New Year. Less Stress.

I’ll be honest, the last few months have been nothing short of an emotional roller-coaster. I’ve lost my dad to his long battle with cancer. I’ve attended 3 other funerals on top of that. My good friend from the Marine Corps has just passed away. I stress about money and it’s deceptive ways of constantly leaving my pockets.  I’ve loved, laughed, cried, hurt, been filled with rage, and truly been to the very top and to the very bottom.

I feel that like me, 99.9% of people feel these emotions as well at times. I have my own mechanisms for dealing with stress and I’ve been able to refine those through training from the Marine Corps, my education, and my routines (the gym, etc.). Some of you may not know how to deal with stress or may know of others who do not know how to deal with stress. I wanted to give you a technique that I’ve used many times to help with regulating my arousal levels. You will be astounded at how much better you feel in a pressured or stress situation. Give it a shot and let me know in the comments below how you felt before, during, and after.

 

Progressive muscle relaxation (or PMR) is a technique for reducing anxiety by alternately tensing and relaxing the muscles. This is shown to have benefits at helping release mental anxiety. The physical component involves the tensing and relaxing of muscle groups over the legs, abdomen, chest, arms and face. During this time you will have your eyes closed and in we will do the sequence in a pattern.  Tension will be placed into a muscle group for approximately 10 seconds and then slowly released for 20 seconds before continuing with the next muscle group.
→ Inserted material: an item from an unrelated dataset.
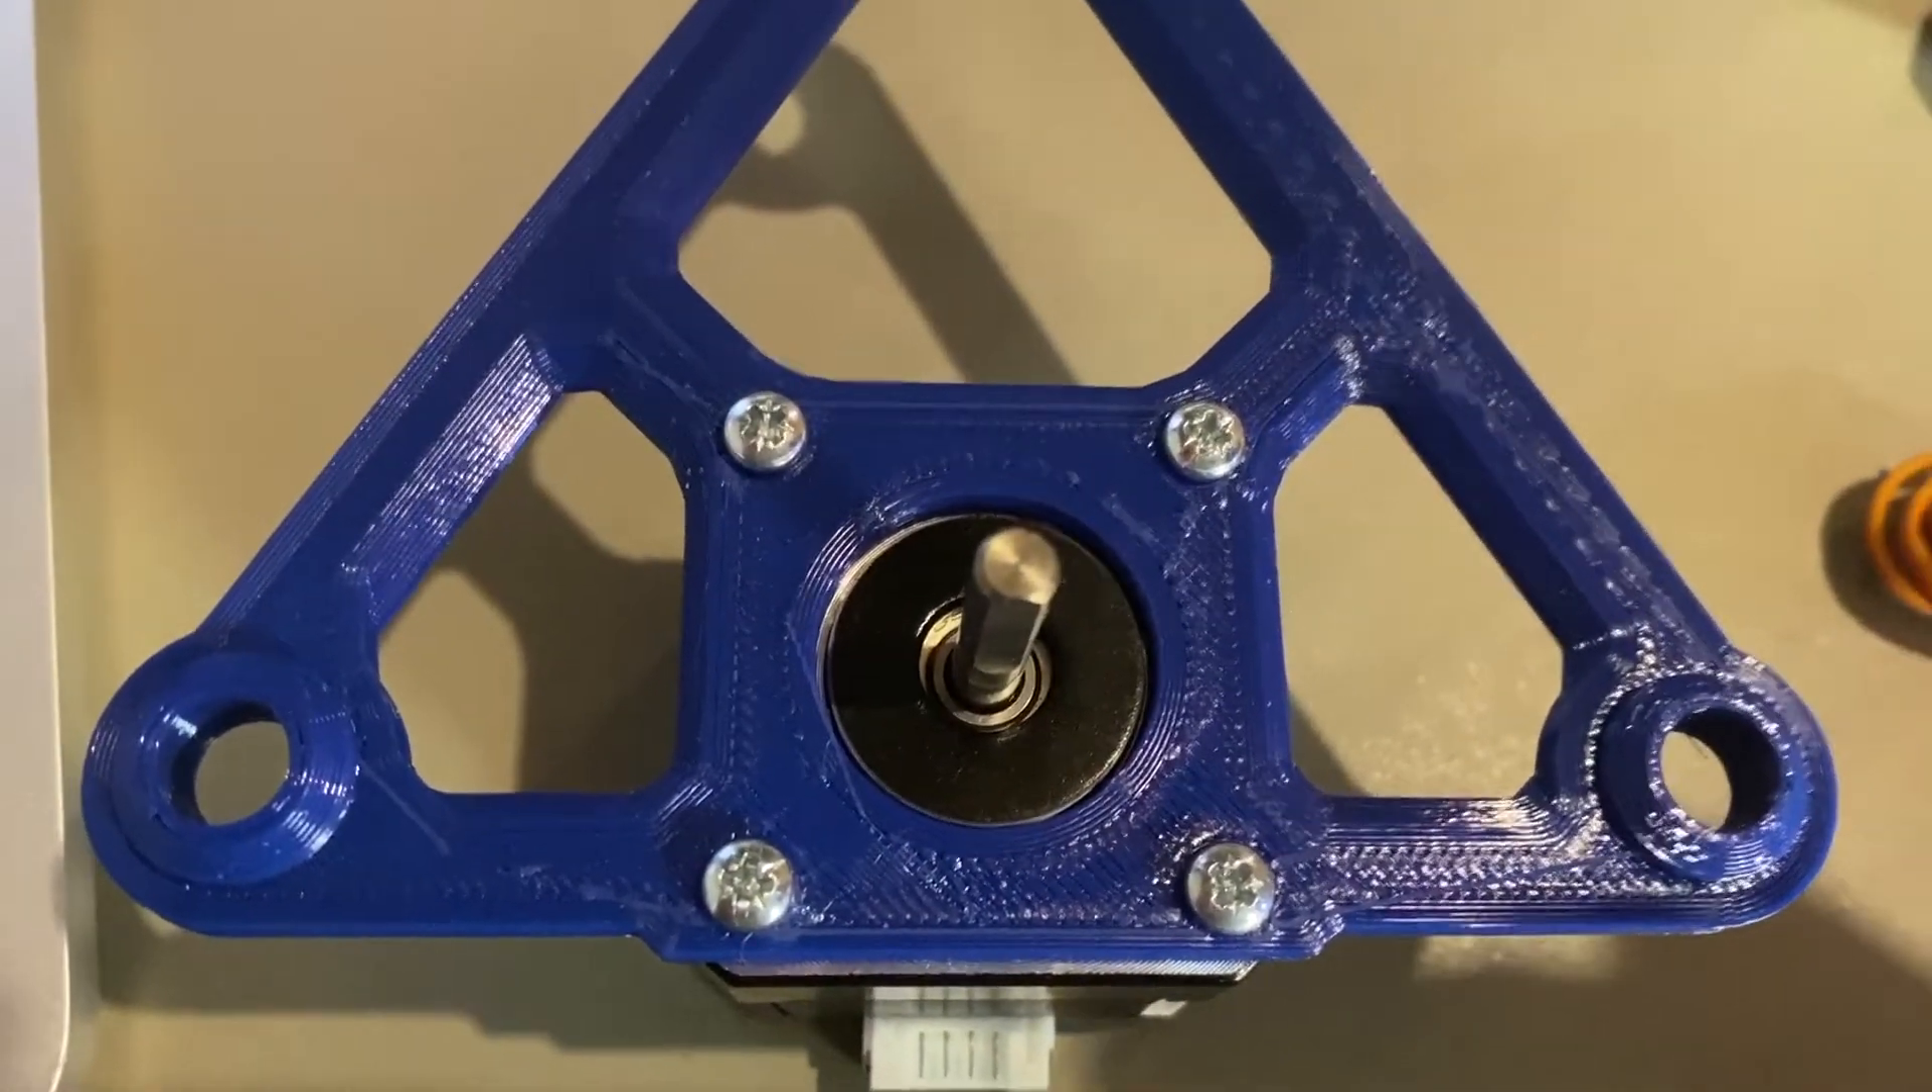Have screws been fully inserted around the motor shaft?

Simply focus on the feelings of the tensed muscle. This focus on the muscle contracting and relaxing will allow you to feel the heaviness and warmth of the muscle. This soothing feeling should you translate into helping relax.

How to practice progressive muscle relaxation

1. Lie on your back with your eyes closed, feet slightly apart, arms  slightly away from sides, and palms upward.

2. Allow your breath to slow down. Put your entire attention on the breath as it moves in and out. (Pause 20 counts.)

3. Tense the muscles of your feet. (Pause 5 counts and gently relax.  Pause 20 counts. REPEAT.)

4. Tense the muscles of your calves. (Pause 5 counts. Relax. Let the tension go. Pause 20 counts. REPEAT.)

5. Tense the muscles of your stomach. (Pause 5 counts. Relax. Let the tension go. Pause 20 counts. REPEAT.)

6. Tense the muscles of your chest. (Pause 5 counts. Relax. Let the tension go. Pause 20 counts. REPEAT.)

7. Clench your fists tightly. (Pause 5 counts. Relax. Let the tension go.  Pause 20 counts. REPEAT.)

8. Tense your elbows and tense your biceps. Hold them tight. (Pause 5 counts. Relax and straighten arms. Pause 20 counts. REPEAT.)

9. Tense the muscles of your neck. (Pause 5 counts. Relax. Let the tension go. Pause 20 counts. REPEAT.)

10. Tense the muscles of your head and face. (Pause 5 counts. Relax.  Let the tension go. Pause 20 counts. REPEAT.)